→ Text section:
begin

Hazmat-suited health workers have been spotted at the city’s outdoor testing centres resting their feet on ice as mass daily testing continues.

“The heat is suffocating right now in Shanghai. Our compound is on lockdown, so I don’t know what it’s like on the street, but it’s a brutal shock when we open the door to go outside daily for PCR tests,” Blake Stone-Banks, a foreign resident of Shanghai, told Al Jazeera.

“Earlier this week one of the people conducting PCR tests at our compound fainted in the heat. These people are covered in PPE in 40 degrees Celsius, high-humidity heat. It’s uncomfortable in a T-shirt, and I can’t begin to imagine what that feels like under PPE.”

Shanghai summers can be hot and steamy, but this year’s temperatures have been extraordinary.

City temperatures already hit 40C (104F) on Sunday, the earliest date on record, and more are expected this week. Shanghai has only seen 15 days over 40C (104F) since records began in 1873, according to state news agency Xinhua.

In central China’s Chongqing province, three days of temperatures over 40C (104F) are blamed for the collapse of the roof at one café while elsewhere, photos of shattered windowpanes and bus stations were shared on social media.

end

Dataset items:
begin

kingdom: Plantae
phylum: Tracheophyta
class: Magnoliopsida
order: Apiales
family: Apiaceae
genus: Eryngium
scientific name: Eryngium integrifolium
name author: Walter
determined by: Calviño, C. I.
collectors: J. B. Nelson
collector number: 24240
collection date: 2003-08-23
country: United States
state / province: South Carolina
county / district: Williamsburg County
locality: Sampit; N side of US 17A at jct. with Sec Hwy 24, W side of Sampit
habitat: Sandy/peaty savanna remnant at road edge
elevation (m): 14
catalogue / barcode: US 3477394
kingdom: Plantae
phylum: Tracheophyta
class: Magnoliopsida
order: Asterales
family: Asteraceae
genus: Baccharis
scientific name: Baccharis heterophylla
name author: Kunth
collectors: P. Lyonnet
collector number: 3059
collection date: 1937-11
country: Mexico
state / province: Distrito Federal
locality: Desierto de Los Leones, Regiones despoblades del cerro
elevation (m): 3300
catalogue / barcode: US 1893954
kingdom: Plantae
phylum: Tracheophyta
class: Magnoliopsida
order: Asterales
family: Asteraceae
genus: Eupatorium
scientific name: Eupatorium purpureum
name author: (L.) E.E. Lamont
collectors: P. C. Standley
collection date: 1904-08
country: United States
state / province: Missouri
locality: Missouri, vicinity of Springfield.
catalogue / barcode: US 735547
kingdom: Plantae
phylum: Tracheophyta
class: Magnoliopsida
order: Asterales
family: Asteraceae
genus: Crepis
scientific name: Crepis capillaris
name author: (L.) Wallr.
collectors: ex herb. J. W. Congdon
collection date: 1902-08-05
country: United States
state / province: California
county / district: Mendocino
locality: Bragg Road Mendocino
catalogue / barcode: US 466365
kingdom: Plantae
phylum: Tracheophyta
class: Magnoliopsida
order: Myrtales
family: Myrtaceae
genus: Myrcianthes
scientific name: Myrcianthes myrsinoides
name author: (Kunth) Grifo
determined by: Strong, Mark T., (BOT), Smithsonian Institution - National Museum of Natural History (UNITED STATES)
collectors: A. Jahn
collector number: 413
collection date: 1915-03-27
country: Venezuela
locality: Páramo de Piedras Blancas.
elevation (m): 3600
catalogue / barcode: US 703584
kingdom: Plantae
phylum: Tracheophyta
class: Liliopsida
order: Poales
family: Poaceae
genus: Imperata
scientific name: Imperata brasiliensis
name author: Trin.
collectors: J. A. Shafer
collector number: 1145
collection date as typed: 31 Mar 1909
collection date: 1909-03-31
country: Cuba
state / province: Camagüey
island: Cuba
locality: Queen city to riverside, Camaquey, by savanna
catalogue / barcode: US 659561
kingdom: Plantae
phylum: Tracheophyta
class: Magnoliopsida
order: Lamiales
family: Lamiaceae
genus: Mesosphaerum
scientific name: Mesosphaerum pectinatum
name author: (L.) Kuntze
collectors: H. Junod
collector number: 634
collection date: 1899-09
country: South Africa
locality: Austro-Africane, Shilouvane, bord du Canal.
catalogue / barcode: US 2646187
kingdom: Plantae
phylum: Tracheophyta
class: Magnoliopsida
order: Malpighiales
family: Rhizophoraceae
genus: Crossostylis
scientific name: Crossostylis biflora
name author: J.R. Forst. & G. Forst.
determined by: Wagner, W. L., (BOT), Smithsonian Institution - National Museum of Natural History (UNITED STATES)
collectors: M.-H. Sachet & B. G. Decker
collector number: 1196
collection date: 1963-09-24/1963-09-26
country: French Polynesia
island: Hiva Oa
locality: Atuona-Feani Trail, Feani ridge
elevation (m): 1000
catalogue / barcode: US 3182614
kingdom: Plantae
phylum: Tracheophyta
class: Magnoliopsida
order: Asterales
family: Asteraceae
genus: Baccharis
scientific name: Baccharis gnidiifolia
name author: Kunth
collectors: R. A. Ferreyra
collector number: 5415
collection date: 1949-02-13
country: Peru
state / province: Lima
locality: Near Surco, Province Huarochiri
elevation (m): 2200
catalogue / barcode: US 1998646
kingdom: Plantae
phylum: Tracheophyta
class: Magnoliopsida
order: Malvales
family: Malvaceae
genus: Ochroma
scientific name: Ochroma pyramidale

end

→ Task requirements:
In the text on Shanghai's heat:
(a) What were health workers at the city's outdoor testing centers seen resting their feet on?
(b) According to Xinhua, how many days over 40C has Shanghai seen since records began in 1873?
(c) What is blamed for the collapse of a café roof in Chongqing?

→ Correct result:
(a) Ice.
(b) 15 days.
(c) Three days of temperatures over 40C (104F).